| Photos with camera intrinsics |
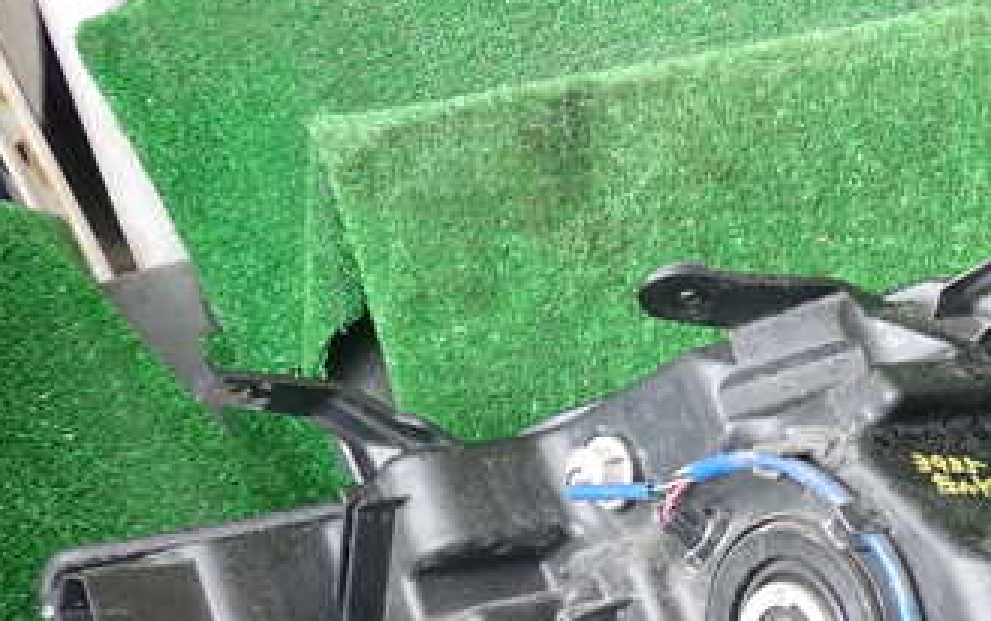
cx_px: 886
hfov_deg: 33.3
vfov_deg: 22.1
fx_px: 1567
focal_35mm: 58
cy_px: 488
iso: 200
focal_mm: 5.4
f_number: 2.3
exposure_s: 1/60
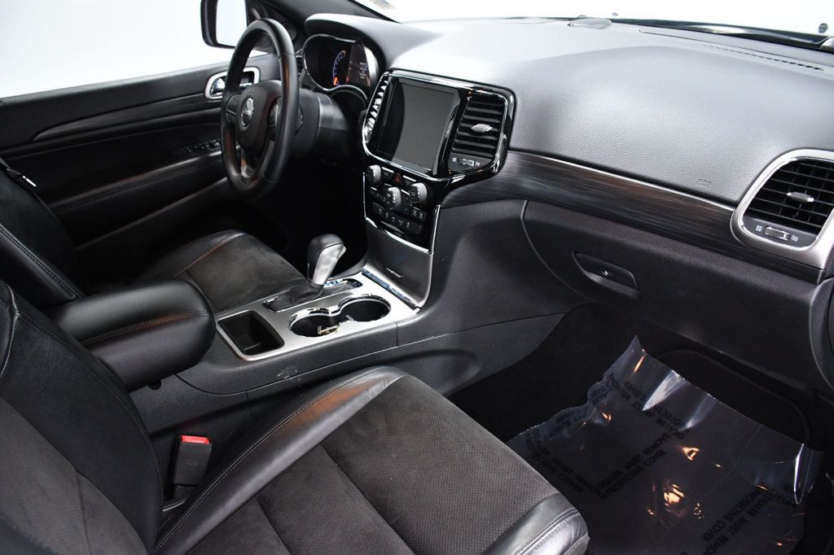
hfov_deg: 67.4
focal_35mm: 27
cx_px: 417
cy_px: 278
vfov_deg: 47.9
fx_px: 625
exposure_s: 1/80
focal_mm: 18
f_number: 4.5
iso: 2500
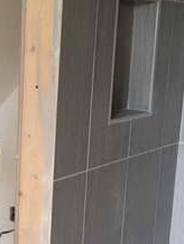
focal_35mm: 85
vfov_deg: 22.8
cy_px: 172
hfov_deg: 17.4
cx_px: 84
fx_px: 601
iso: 200
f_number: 2.2
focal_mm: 4.15
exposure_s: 1/15
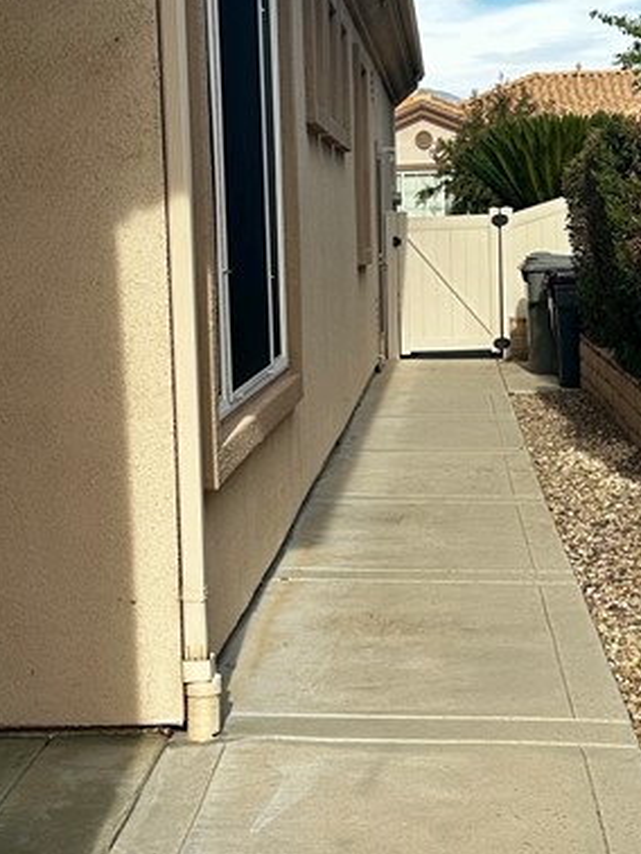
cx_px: 352
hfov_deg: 22.6
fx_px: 1603
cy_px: 459
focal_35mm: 65
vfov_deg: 29.8
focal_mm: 6.86
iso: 80
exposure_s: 1/2203
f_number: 1.78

| Directive |
Write the records above out again word for word, skipping each picture.

| Result of the task |
cx_px: 886
hfov_deg: 33.3
vfov_deg: 22.1
fx_px: 1567
focal_35mm: 58
cy_px: 488
iso: 200
focal_mm: 5.4
f_number: 2.3
exposure_s: 1/60
hfov_deg: 67.4
focal_35mm: 27
cx_px: 417
cy_px: 278
vfov_deg: 47.9
fx_px: 625
exposure_s: 1/80
focal_mm: 18
f_number: 4.5
iso: 2500
focal_35mm: 85
vfov_deg: 22.8
cy_px: 172
hfov_deg: 17.4
cx_px: 84
fx_px: 601
iso: 200
f_number: 2.2
focal_mm: 4.15
exposure_s: 1/15
cx_px: 352
hfov_deg: 22.6
fx_px: 1603
cy_px: 459
focal_35mm: 65
vfov_deg: 29.8
focal_mm: 6.86
iso: 80
exposure_s: 1/2203
f_number: 1.78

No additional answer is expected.